TWO The expiration dates also do not matter for most cases as long as they are in the future and the card has not been canceled.
THREE even if the processor used the CVV2 code or Security code on the card ---- Most of the time, the processor does not process that code, so again, the information is not useful.
FOUR Hackers usually would not CHARGE a card for that amount of money, unless they are really stupid. They would perform an Authorization ONLY transaction, which tests if the card is valid.
FIVE If the hackers had access to the merchant accounts, THEN they would not bother with charges to any stolen or created card numbers, They would create REFUNDS to their OWN cards, usually DEBIT cards or CHECK cards.
It is the REFUNDS that are important, not the charges!
Think about it. Why in H would someone try to charge a card, when they live outside this country?
The Russian Hacker case 1999-2002 ERA, used the Merchant Accounts to REFUND money back to their own cards, not charge stolen or other cards.
I know, I helped the FBI track them down.
So, something is rotten in the above story. Either the information it totally fabricated or someone is trying to cover up the actual events.
If the report is just reporting the charges of the cards, then they MISSED the transactions which were refunds.
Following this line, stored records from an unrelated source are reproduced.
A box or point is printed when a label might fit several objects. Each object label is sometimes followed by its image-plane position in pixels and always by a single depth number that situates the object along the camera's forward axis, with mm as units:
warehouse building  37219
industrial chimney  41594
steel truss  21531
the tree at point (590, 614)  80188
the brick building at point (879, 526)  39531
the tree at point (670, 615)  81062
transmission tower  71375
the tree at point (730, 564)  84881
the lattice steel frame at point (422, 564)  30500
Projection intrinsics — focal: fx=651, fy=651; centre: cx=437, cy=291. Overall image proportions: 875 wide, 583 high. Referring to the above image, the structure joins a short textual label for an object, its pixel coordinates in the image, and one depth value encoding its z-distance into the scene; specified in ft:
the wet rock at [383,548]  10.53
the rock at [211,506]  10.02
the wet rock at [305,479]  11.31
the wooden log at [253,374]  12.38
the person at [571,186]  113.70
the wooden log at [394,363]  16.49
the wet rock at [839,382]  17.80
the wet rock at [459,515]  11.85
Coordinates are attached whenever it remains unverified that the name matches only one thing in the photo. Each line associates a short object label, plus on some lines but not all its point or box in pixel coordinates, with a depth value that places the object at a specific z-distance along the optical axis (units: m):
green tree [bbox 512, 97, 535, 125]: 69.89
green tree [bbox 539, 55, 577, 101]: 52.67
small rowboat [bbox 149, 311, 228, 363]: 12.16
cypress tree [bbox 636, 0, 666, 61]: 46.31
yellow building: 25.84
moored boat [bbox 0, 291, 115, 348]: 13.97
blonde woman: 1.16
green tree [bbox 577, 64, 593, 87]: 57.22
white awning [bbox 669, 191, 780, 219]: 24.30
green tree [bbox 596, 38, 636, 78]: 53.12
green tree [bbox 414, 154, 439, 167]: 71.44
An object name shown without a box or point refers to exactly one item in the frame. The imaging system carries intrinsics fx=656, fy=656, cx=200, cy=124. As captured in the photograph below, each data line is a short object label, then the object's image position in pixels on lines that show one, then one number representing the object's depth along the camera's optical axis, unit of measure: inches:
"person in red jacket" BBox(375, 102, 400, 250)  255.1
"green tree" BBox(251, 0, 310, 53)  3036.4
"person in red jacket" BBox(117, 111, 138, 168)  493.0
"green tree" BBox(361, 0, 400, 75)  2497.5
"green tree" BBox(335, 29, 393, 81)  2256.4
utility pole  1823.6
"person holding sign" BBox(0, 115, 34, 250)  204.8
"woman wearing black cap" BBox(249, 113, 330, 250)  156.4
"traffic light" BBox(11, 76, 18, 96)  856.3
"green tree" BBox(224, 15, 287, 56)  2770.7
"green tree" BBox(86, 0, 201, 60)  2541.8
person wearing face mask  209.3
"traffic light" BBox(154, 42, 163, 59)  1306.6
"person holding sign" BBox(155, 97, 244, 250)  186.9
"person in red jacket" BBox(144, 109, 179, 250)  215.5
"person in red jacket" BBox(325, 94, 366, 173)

As the charges were designed to create a smoke screen for the obvious rip-off.
So, I would check ALL the transactions and watch out for the refunded cards too, as some cards may be refunded just to cloud the issue.
Imagine that nice little old lady that just got $25,000 into her bank account just so that the data would confuse the investigators. There are far too few people that understand credit card processing and far too many holes to close.
Reply to this comment View reply
Oh well!
by heystoopid April 8, 2006 3:30 PM PDT
Oh well, pay peanuts!, get cheap crap security, it is a simple as that!

However, what most people tend to overlook, is that as a shareholder, if you read ,digest and analyse their bottom line figures of the annual reports from all Banks, the real losses that occur in system, are not from frauds, for they are small banana's, but from very bad indiscriminate lending to every tom, dick or harriet that walks through the door! Even the annual FTC report shows that to be so as well!(look at the big Four Bank's annual declared profits and tax paid figures and compare that to FTC losses from fraud within the industry!!)

So it is the old story, to generate the ever increasing profit from a shrinking market, fees and charges increase annually, on an exponential basis to cover all losses, with too many cuts and too many corners taken, and unfortunately, end user merchant and customer security is always the last man, on the list of things to do, due to the high costs of a simple but adequate means to do so! So maybe the next generation multi core 128 bit cpu's may be an answer, and then again may be not!

Question,which is valued the highest "Profits" or "Customer Data Security"?

Ah, the age of "Customer Last", has arrived with a vengance!, for it is always the paying customer who is covering both the hidden cost of poor lending, but all frauds as well, and then paying for up to 80% of the declared profits! Also the Banks have a very large figure, to purposely reduce their tax rate, so it is essentially not in their interest, not to attack losses on frauds, just minimise it on the periphial, for the paying customer is totally covering it, in the additional fees and charges!

So not only is the Bank's paying customer covering all the losses, the general public's government tax rate is increased to compensate for the much reduced taxes received from the Banking Industry! On the retail front at the store we are also billed! A truly vicious circle on the treadmill!

Do they care about their customers, highly unlikey, for they are the sacraficial lambs, scapegoats and sheep to be fleeced, to cover any fraud permeated!, on all fronts!

That's about a half a cents worth, on this diatribe!

Choices, are very cruel in real life!